Starring: Tony Collette, Drew Barrymore, Dominic Cooper, Paddy Considine, Tyson Ritter, Jacqueline Bisset
Distributor: Entertainment One Films
Runtime: 112 mins. Reviewed in Nov 2015
At a recent conference, a speaker was very strong in her declaration that men did not really understand how women tick. It was an impassioned intervention. This came to mind while watching Miss You Already. It is very much a women’s film, writer, director, performances – a film that men should see to help them understand women.
That might not be such an easy thing to arrange when potential audiences hear that the film is about breast cancer, mastectomy, chemotherapy, illness and death.
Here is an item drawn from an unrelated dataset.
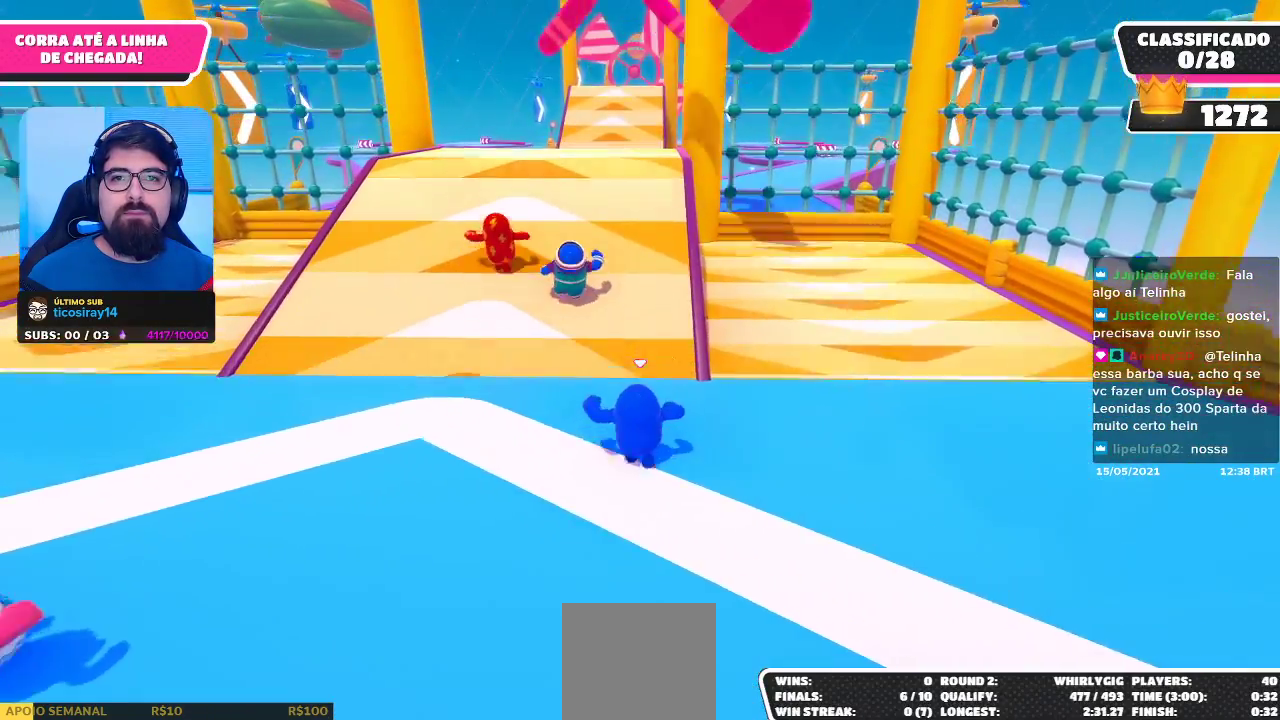
{"buttons": [], "left_stick": "up-left", "right_stick": "center", "events": [[367, "left_stick", "up-left"]]}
But it is also about strong friendship, love, family, fidelity and infidelity, hope.
This story of the friendship of two women, one who experiences illness and terminal cancer, the other who desperately wants a child and becomes pregnant, is enhanced by the strength of the writing, the sensitivity of the direction, and two very fine performances.
The opening traces the beginnings of the friendship between Jess and Milly, inner London setting, where the American Jess comes as a child and has to settle in, befriended by Milly, growing up with her, schooldays, some rather wild days, especially in their 20s, and settling down to family in their 30s.
Toni Collette, one of Australia’s most versatile actresses, gives a complex performance as Milly. she is an extroverted girl about town, falling for a roadie for a rock group, Kit (Dominic Cooper) and, surprising to herself and to others, settles down to married life and raising a family while keeping and promotions job. Drew Barrymore is Jess, happily married to Jago (Paddy Considine) trying all kinds of means to become pregnant but finally having to go for in vitro. She is a happy woman herself, generally content to play second fiddle to Milly, but always there as a confidant, always there to rescue if need be. Jacqueline Bissett plays Milly’s and believes flamboyant actress mother.
There have been a number of films about cancer, especially for teenagers experiencing it, The Fault in our Stars and Me and Girl and the Dying Girl. But this is a story of a woman turning 40, trying to deal with this experience in her life, undergoing chemotherapy (presented quite graphically for what is a movie entertainment), the issue of mastectomy and its consequences for herself, for herself-image, for her relationship with her husband and much of his bewilderment and unwillingness to cope with the situation. While there is some relief, it is only temporary and she has to face the realities of a short life.
The film is not all sweetness and light. Milly is not that kind of person. She takes up with an American barman, even going to Yorkshire and Bronte country (she and Jess are devoted to Wuthering Heights and Heathcliff), but it is Jess who has to confront her.
This is a story which most women will basically identify with, the reality of breast cancer or other cancers, ways of dealing with illness and coping with the effect on children and husband. This is a story which, in a comparatively brief running time, a men’s audience can allow itself to be challenged to empathy and understanding.
This reviewer found the film very moving, shared the joy in the women’s lives, was saddened by the reality of illness and the consequences, disappointed in Milly’s moments of give-up, but impressed by the sequences of what might be called in religious terms, confession and reconciliation.